_Fragmento_

============================================================

Nuestro propósito con este libro es abrirle los ojos y descubrirle las razones que hay detrás de este estancamiento general. Y lo asumimos a sabiendas de que podemos pasar injustamente a la historia como «los que hicieron chistes con las cacas». Ya le sucedió al difunto don Camilo, que un martes tonto de Dios sabe qué año y qué mes afirmó que podía absorber agua por el culo. Y lo hizo con la misma seriedad y la misma convicción que mostró recogiendo el premio Nobel años después. Y como la memoria es caprichosa y obscena, se lo recuerda más por su espíritu gamberro que por el espíritu de la colmena. Por lo tanto, el resultado de lo que de aquí en adelante se encontrará es la conclusión de un estudio minucioso de las causas que han llevado al ser humano a estar atascado, así como las consecuencias que acarrea el estreñimiento en su vida. Ya quisieran esos señores de las cumbres mundiales, los de los auriculares, solucionar este tema tan preocupante. Y entendemos que una vez al año es bonito rememorar la torre de Babel, juntando a personas que a duras penas si se entienden. Sin embargo, no estaría mal que parte del esfuerzo lo centraran en hablar del tema que nos ocupa, y que a buen seguro sufren en esa maratón de almuerzos institucionales. De momento, que alguien le diga al señor de Trinidad y Tobago que deje de mandar plátanos al mundo civilizado-estreñido.

============================================================

_Actividades_
1. Transcriba completas todas las oraciones del fragmento cuya primera palabra es «Y».
2. Según el fragmento, ¿qué afirmó don Camilo que podía hacer?

_Sección de datos_
============================================================

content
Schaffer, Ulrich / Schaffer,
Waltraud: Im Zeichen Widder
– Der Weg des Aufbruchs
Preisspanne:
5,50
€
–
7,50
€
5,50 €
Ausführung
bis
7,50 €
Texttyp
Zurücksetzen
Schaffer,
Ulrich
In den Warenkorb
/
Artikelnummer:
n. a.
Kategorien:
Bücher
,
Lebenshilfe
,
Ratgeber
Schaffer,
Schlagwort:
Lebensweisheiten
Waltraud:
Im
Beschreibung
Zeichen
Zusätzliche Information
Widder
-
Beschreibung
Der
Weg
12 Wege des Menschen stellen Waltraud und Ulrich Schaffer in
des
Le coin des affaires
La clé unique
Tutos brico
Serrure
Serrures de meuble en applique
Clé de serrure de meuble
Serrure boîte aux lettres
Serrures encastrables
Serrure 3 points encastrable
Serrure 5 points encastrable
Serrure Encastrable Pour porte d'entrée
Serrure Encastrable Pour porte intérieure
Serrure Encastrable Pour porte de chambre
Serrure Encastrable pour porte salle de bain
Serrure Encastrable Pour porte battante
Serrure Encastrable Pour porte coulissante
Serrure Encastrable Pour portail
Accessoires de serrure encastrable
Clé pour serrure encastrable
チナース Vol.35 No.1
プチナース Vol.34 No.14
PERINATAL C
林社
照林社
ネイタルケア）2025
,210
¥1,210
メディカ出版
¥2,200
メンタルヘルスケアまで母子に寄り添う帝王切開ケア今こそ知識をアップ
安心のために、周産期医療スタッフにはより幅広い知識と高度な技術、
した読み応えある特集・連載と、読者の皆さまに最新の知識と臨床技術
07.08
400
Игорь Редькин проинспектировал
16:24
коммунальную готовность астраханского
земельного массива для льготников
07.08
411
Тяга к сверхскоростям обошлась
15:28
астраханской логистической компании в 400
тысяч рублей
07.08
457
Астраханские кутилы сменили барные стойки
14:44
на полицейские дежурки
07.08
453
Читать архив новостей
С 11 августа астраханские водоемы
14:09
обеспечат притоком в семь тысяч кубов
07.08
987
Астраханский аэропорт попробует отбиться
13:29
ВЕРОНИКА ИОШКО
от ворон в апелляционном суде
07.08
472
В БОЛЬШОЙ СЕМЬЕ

============================================================

_Respuestas esperadas_
1.
- Y lo asumimos a sabiendas de que podemos pasar injustamente a la historia como «los que hicieron chistes con las cacas».
- Y lo hizo con la misma seriedad y la misma convicción que mostró recogiendo el premio Nobel años después.
- Y como la memoria es caprichosa y obscena, se lo recuerda más por su espíritu gamberro que por el espíritu de la colmena.
- Y entendemos que una vez al año es bonito rememorar la torre de Babel, juntando a personas que a duras penas si se entienden.

2. Afirmó que podía absorber agua por el culo.